Answer these questions from the passage on the 1913 federal election.
1. Without opinion polls, how could the outcome of an election be predicted?
2. In what year did the new Liberal Party fuse together the anti-Labor forces?
3. Which advanced democracy does the passage name as being as stubbornly bipolar as Australia?

[Source document]

But, unlike modern governments, Fisher's had little idea if it was heading for defeat or victory. With no opinion polls, the only way to predict an election was to judge the feel of public meetings.

 

There was none of today's echo chamber, with media organisations commissioning polls and then speculating about, even demanding, how parties should respond. Nor did parties use polls to decide which policy or leader to support.

 

The 1913 federal election was a very different affair.

 

The 1913 election was important because it consolidated the two-party system. It was the first time an elected majority government was replaced by another majority government, this time of the new Liberal Party that had in 1909 ''fused'' together the anti-Labor forces.

 

 

That two-party system has proved to be extraordinarily robust. Of the advanced democracies, only the US is as stubbornly bipolar. Of the Westminster systems, only Australia has simply two parties slugging it out. (Some say it is really a two-and-a-bit-party system but the Country Party/Nationals has always been less a third party than an adjunct of the non-Labor side.)

 

Explaining the stability of our two-party system is not easy. It has gone through crises, yet has remained standing, like Monty Python's knight who lost both arms and called it a flesh wound.

[/Source document]
[Information supplied]

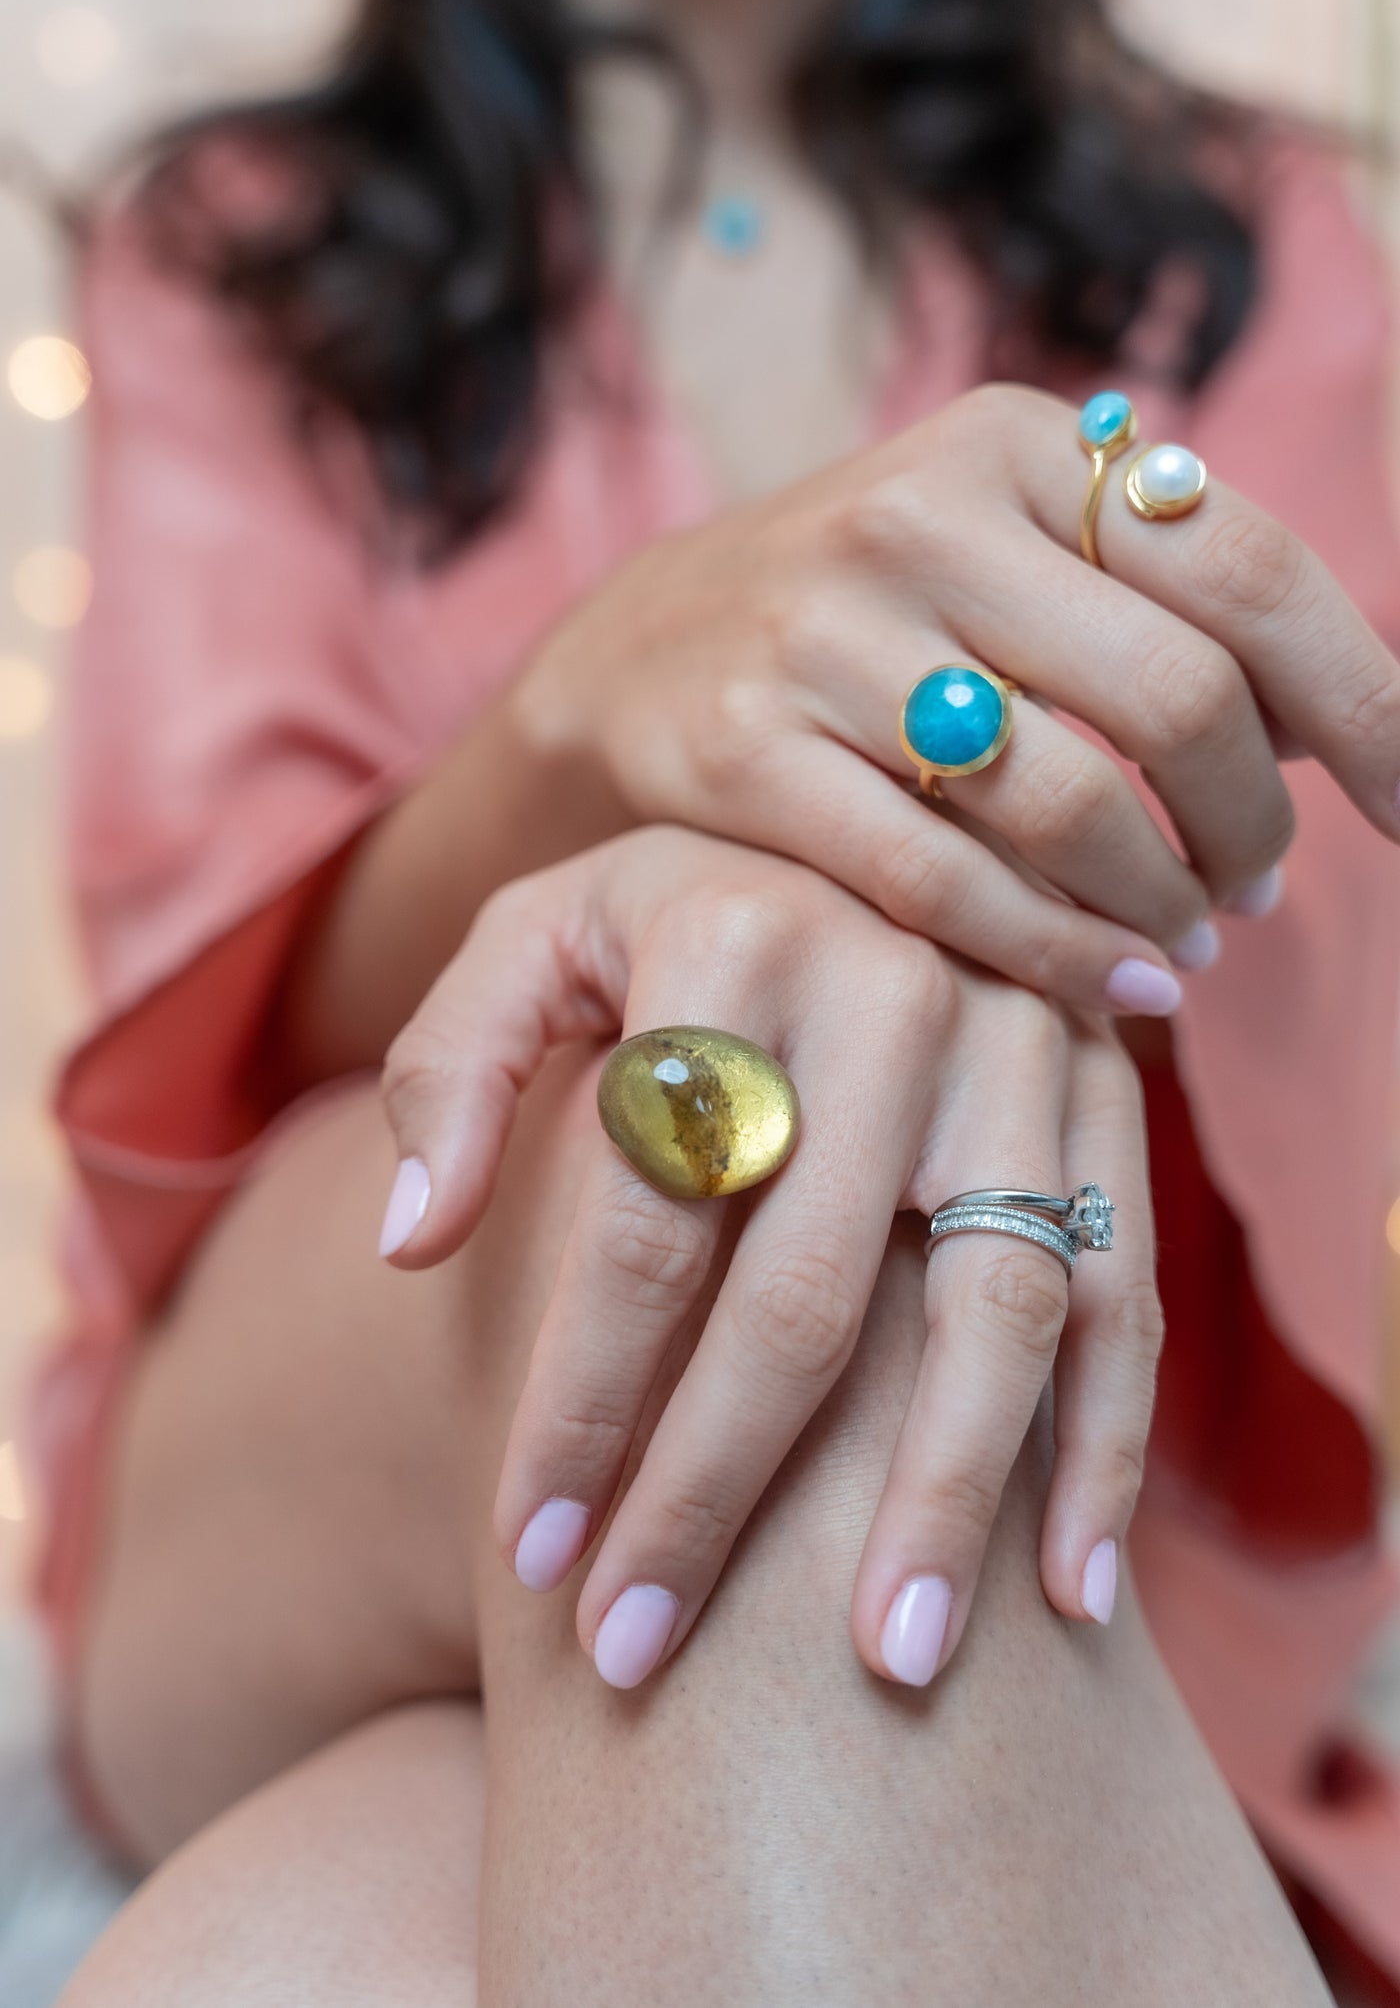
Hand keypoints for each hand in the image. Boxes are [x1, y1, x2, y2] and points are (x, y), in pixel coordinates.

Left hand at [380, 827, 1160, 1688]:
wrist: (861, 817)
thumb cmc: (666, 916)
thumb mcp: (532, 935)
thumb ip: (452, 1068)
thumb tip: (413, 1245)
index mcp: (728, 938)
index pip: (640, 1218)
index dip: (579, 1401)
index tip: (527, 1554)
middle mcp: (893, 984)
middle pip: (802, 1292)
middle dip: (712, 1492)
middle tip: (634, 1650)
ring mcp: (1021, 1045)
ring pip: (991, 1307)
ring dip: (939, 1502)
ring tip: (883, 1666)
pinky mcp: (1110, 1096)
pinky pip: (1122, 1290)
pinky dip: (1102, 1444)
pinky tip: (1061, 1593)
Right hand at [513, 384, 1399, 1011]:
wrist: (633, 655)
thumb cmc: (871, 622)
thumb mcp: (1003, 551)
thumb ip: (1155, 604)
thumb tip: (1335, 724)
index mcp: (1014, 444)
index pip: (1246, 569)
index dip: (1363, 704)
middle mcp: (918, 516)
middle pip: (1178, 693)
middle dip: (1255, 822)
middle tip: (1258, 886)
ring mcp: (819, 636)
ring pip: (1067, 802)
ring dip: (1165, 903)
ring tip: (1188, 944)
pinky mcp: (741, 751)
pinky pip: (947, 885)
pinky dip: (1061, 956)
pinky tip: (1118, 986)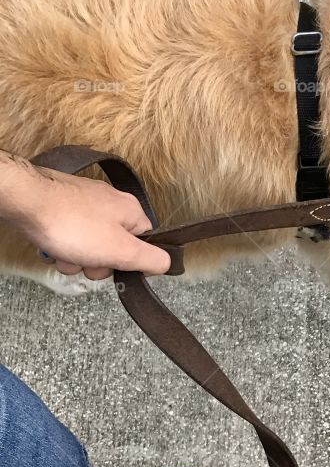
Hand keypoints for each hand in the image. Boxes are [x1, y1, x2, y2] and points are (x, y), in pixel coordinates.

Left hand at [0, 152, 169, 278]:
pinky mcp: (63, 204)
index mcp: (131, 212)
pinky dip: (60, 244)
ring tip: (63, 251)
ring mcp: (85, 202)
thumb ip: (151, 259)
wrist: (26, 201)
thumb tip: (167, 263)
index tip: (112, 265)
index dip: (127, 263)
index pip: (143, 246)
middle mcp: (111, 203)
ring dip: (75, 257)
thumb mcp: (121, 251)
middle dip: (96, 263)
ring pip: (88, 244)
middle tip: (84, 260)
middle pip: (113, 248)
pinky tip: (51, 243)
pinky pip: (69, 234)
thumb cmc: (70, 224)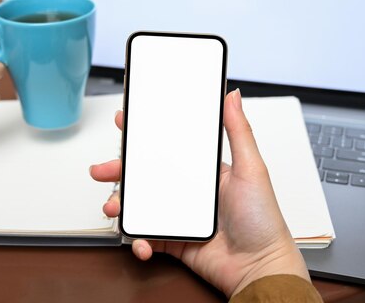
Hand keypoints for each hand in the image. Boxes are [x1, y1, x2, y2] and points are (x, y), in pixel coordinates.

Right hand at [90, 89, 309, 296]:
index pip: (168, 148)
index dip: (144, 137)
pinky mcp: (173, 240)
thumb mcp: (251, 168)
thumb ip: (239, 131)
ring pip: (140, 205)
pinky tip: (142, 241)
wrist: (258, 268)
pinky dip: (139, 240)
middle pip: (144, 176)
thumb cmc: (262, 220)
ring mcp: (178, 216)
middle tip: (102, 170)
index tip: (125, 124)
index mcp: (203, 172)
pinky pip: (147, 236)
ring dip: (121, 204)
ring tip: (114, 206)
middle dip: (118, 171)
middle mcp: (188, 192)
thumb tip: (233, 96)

[/Information supplied]
[Information supplied]

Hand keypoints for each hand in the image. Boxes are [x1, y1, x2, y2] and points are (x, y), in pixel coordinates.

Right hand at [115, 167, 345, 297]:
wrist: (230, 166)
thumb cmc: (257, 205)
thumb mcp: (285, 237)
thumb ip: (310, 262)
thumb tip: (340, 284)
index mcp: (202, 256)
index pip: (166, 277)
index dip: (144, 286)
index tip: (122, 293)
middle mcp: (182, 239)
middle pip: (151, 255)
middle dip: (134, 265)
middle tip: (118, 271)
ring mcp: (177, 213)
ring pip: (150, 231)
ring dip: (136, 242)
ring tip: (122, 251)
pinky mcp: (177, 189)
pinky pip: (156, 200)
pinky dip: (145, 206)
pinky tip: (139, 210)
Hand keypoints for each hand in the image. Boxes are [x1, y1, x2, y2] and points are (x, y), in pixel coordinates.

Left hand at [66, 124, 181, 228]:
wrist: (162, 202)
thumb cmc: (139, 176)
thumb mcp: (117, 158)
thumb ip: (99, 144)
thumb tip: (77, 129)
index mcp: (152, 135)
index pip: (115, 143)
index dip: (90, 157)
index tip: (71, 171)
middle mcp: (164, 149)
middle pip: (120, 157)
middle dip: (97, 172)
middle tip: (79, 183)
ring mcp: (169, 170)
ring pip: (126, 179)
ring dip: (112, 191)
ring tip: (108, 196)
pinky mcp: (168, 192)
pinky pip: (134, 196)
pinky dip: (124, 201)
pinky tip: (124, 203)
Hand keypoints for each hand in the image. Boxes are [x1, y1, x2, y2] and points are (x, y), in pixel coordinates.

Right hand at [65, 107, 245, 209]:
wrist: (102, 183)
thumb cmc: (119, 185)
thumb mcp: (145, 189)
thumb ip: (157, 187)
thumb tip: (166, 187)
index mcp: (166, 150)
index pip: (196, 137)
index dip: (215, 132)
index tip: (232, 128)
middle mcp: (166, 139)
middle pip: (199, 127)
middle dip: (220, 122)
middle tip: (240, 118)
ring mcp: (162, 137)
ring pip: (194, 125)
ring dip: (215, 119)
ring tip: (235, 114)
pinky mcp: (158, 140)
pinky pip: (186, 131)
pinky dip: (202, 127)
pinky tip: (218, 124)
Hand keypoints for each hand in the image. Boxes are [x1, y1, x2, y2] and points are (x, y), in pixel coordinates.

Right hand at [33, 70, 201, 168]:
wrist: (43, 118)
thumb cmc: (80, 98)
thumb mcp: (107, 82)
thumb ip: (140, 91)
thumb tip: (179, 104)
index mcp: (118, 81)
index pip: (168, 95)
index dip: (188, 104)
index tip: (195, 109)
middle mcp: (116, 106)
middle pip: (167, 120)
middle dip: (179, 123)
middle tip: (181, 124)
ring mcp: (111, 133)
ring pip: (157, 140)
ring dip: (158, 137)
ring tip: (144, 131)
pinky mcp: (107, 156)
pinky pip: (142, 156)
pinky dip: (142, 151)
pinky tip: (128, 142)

[/Information supplied]
[Information supplied]

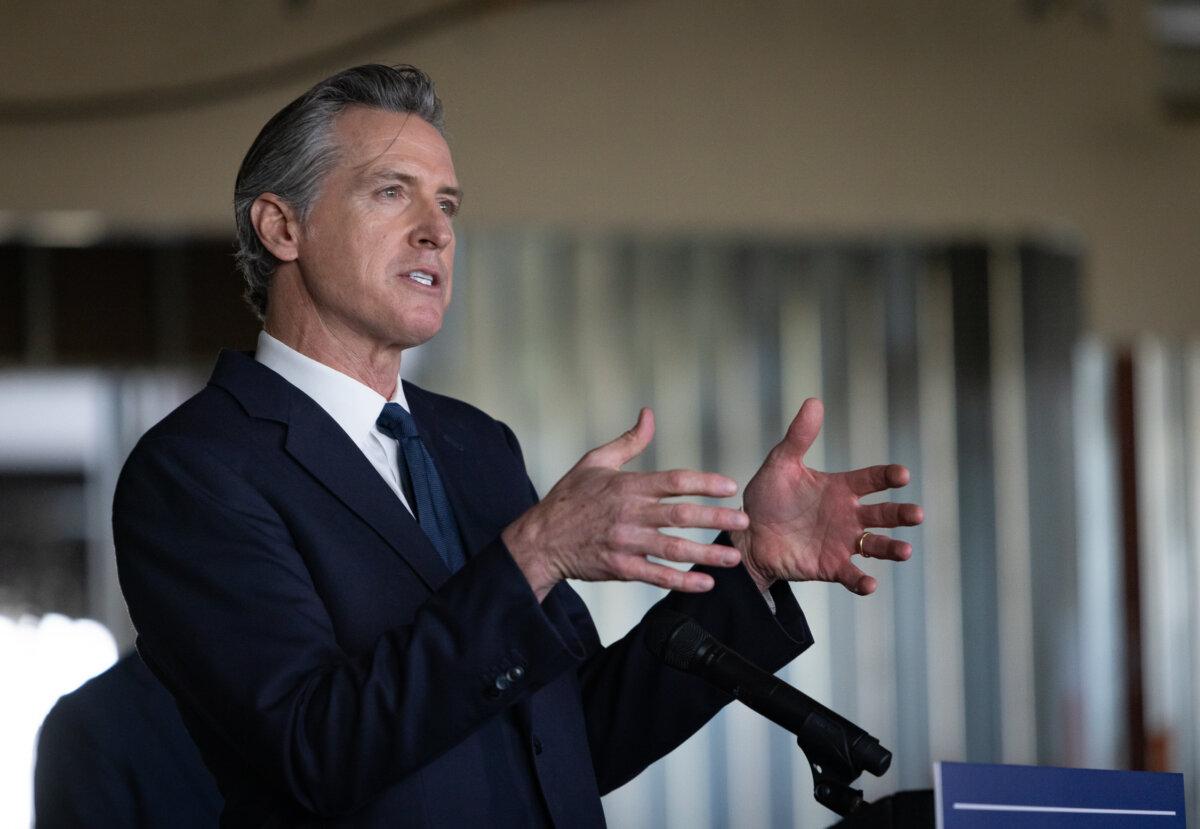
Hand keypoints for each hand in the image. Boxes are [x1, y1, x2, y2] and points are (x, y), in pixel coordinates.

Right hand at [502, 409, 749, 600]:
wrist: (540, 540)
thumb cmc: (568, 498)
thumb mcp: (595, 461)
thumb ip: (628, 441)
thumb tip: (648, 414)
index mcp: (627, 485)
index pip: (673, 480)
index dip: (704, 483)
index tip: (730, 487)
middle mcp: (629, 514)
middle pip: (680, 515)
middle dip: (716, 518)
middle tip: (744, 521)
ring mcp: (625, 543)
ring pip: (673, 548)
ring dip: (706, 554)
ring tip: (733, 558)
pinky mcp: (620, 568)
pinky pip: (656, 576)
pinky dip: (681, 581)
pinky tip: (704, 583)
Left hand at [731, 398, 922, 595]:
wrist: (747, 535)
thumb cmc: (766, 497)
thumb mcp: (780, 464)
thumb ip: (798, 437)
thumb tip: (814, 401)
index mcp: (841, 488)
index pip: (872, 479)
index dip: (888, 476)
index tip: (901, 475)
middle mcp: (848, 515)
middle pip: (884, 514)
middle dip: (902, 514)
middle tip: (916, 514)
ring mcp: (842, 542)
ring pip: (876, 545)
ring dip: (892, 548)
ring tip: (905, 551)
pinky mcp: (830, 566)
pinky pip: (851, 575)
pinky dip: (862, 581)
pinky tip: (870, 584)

[/Information supplied]

*Solution to the exercise*.
1. By judging the feel of public meetings.
2. 1909.
3. The US.